There’s one piece of good news, though. We’ve got the Rheumatic Fever Roadmap 2023-28 as an action plan and its authors say if we’re vigilant about this, and stick to the plan, we can get on top of it. Let’s hope it’s a success story; we could do with one.

Which brings me to the Cure Kids’ report findings about mental health. In 2022/23, 21% of young people aged 15-24 reported psychological distress compared to 5% in 2011/12. That’s a three-fold increase in just over a decade.

Maybe that’s because it is now more acceptable and there’s more encouragement to talk about mental health, which is how it should be rather than being told to “harden up” and pretend nothing is wrong.

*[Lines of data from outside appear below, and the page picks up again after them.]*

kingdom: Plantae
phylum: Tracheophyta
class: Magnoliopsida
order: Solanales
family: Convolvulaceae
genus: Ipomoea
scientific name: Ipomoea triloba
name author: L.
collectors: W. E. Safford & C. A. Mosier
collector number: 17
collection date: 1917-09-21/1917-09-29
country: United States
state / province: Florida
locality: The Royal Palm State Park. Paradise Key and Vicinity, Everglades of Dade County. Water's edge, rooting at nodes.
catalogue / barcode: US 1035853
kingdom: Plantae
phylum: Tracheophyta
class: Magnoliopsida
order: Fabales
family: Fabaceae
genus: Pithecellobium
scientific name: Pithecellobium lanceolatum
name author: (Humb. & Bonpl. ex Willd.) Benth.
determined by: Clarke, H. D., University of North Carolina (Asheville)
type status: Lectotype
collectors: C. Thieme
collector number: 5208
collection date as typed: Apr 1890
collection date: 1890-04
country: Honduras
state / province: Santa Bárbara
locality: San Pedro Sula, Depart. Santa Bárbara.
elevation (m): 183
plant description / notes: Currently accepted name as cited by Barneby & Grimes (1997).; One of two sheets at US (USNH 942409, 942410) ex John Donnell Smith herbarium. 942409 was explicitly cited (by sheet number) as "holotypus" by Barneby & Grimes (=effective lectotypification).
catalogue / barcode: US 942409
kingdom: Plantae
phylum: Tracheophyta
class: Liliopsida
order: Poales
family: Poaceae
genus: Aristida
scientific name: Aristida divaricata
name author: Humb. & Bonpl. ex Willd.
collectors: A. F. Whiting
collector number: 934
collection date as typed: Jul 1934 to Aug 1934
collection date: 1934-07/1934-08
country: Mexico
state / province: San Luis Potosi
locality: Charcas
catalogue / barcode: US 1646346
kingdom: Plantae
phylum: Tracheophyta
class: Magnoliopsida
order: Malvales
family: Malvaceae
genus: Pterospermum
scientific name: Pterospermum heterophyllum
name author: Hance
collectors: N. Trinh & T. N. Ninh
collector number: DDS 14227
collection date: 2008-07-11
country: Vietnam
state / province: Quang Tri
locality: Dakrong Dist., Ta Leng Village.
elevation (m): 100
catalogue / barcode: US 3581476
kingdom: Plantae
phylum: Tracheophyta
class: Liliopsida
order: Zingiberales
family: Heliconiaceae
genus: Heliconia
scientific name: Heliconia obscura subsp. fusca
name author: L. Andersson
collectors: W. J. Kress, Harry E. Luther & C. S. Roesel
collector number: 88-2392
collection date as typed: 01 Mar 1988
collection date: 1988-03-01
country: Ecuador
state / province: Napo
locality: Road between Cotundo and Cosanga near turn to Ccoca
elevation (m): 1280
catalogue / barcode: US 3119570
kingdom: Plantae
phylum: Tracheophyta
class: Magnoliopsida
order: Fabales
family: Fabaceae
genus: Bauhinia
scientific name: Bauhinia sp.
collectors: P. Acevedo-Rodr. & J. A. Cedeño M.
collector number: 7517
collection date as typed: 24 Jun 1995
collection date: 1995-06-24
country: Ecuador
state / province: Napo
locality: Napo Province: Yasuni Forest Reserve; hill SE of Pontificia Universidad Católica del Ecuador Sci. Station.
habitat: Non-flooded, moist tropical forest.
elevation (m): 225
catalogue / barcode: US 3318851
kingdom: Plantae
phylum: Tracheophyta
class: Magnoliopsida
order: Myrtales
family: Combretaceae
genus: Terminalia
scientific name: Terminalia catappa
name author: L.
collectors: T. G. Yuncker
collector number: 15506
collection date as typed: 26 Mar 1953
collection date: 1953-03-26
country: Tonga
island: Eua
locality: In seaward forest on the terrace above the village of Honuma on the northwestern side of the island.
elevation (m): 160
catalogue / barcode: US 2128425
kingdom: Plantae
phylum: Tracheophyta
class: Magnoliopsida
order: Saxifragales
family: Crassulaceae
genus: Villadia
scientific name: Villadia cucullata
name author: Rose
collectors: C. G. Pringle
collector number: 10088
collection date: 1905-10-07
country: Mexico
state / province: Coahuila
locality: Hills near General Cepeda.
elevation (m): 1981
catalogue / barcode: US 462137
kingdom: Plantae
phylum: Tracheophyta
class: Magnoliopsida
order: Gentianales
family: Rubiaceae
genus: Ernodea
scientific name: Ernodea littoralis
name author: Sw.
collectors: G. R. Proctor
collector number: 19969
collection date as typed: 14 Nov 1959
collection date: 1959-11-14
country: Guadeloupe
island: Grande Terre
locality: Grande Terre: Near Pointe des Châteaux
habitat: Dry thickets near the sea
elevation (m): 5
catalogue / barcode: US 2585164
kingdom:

Whatever the reason, our young people could do with some good news, something to give them encouragement for the future. So, let’s do the right thing by our kids. They deserve better than this. It’s happening on our watch, so let’s make more of a concerted effort to stop the bickering and the cost cutting, and put the time, effort, energy and, yes, money into making it right. Another 25 years of the same results is simply unacceptable.